▸ **Work instructions**
An exact copy of every entry is required, minus the pictures.

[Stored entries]
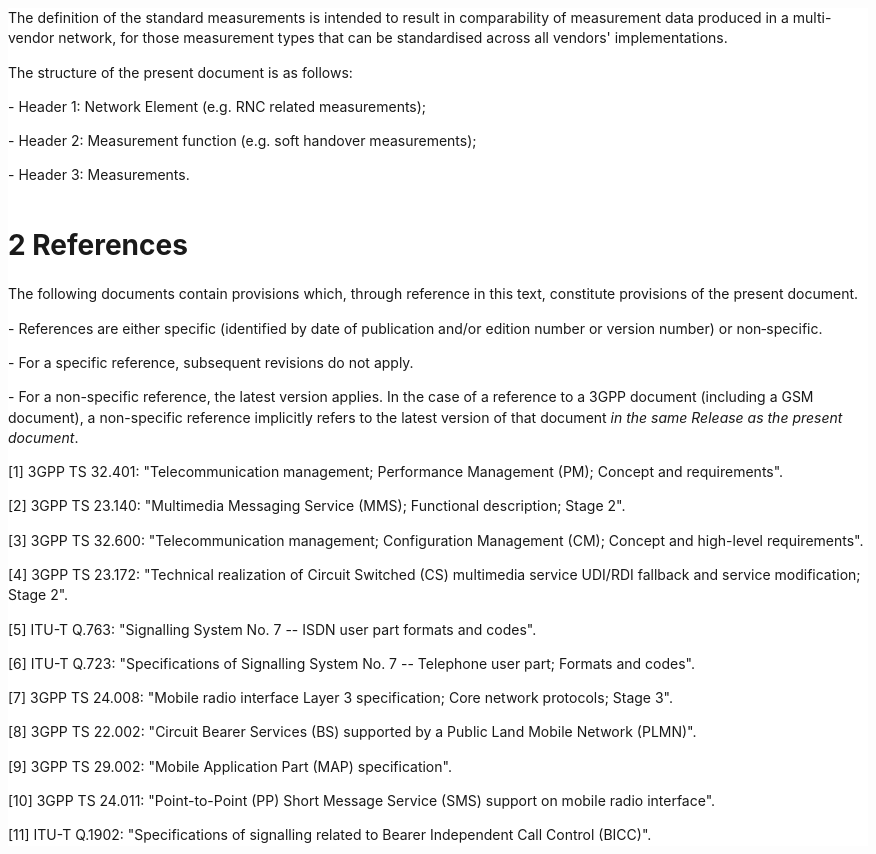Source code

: The definition of the standard measurements is intended to result in
comparability of measurement data produced in a multi-vendor network,
for those measurement types that can be standardised across all
vendors\' implementations.

The structure of the present document is as follows:

\- Header 1: Network Element (e.g. RNC related measurements);

\- Header 2: Measurement function (e.g. soft handover measurements);

\- Header 3: Measurements.

2 References
============

The following documents contain provisions which, through reference in
this text, constitute provisions of the present document.

\- References are either specific (identified by date of publication
and/or edition number or version number) or non‑specific.

\- For a specific reference, subsequent revisions do not apply.

\- For a non-specific reference, the latest version applies. In the case
of a reference to a 3GPP document (including a GSM document), a
non-specific reference implicitly refers to the latest version of that
document *in the same Release as the present document*.

\[1\] 3GPP TS 32.401: \"Telecommunication management; Performance
Management (PM); Concept and requirements\".

\[2\] 3GPP TS 23.140: \"Multimedia Messaging Service (MMS); Functional
description; Stage 2\".

\[3\] 3GPP TS 32.600: \"Telecommunication management; Configuration
Management (CM); Concept and high-level requirements\".

\[4\] 3GPP TS 23.172: \"Technical realization of Circuit Switched (CS)
multimedia service UDI/RDI fallback and service modification; Stage 2\".

\[5\] ITU-T Q.763: \"Signalling System No. 7 -- ISDN user part formats
and codes\".

\[6\] ITU-T Q.723: \"Specifications of Signalling System No. 7 --
Telephone user part; Formats and codes\".

\[7\] 3GPP TS 24.008: \"Mobile radio interface Layer 3 specification;
Core network protocols; Stage 3\".

\[8\] 3GPP TS 22.002: \"Circuit Bearer Services (BS) supported by a
Public Land Mobile Network (PLMN)\".

\[9\] 3GPP TS 29.002: \"Mobile Application Part (MAP) specification\".

\[10\] 3GPP TS 24.011: \"Point-to-Point (PP) Short Message Service (SMS)
support on mobile radio interface\".

\[11\] ITU-T Q.1902: \"Specifications of signalling related to Bearer
Independent Call Control (BICC)\".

▸ **Result for this exercise**
Source code

: The definition of the standard measurements is intended to result in
comparability of measurement data produced in a multi-vendor network,
for those measurement types that can be standardised across all
vendors\' implementations.

The structure of the present document is as follows:

\- Header 1: Network Element (e.g. RNC related measurements);

\- Header 2: Measurement function (e.g. soft handover measurements);

\- Header 3: Measurements.

2 References
============

The following documents contain provisions which, through reference in
this text, constitute provisions of the present document.

\- References are either specific (identified by date of publication
and/or edition number or version number) or non‑specific.

\- For a specific reference, subsequent revisions do not apply.

\- For a non-specific reference, the latest version applies. In the case
of a reference to a 3GPP document (including a GSM document), a
non-specific reference implicitly refers to the latest version of that
document *in the same Release as the present document*.

\[1\] 3GPP TS 32.401: \"Telecommunication management; Performance
Management (PM); Concept and requirements\".

\[2\] 3GPP TS 23.140: \"Multimedia Messaging Service (MMS); Functional
description; Stage 2\".

\[3\] 3GPP TS 32.600: \"Telecommunication management; Configuration
Management (CM); Concept and high-level requirements\".

\[4\] 3GPP TS 23.172: \"Technical realization of Circuit Switched (CS)
multimedia service UDI/RDI fallback and service modification; Stage 2\".

\[5\] ITU-T Q.763: \"Signalling System No. 7 -- ISDN user part formats
and codes\".

\[6\] ITU-T Q.723: \"Specifications of Signalling System No. 7 --
Telephone user part; Formats and codes\".

\[7\] 3GPP TS 24.008: \"Mobile radio interface Layer 3 specification;
Core network protocols; Stage 3\".

\[8\] 3GPP TS 22.002: \"Circuit Bearer Services (BS) supported by a
Public Land Mobile Network (PLMN)\".

\[9\] 3GPP TS 29.002: \"Mobile Application Part (MAP) specification\".

\[10\] 3GPP TS 24.011: \"Point-to-Point (PP) Short Message Service (SMS)
support on mobile radio interface\".

\[11\] ITU-T Q.1902: \"Specifications of signalling related to Bearer
Independent Call Control (BICC)\".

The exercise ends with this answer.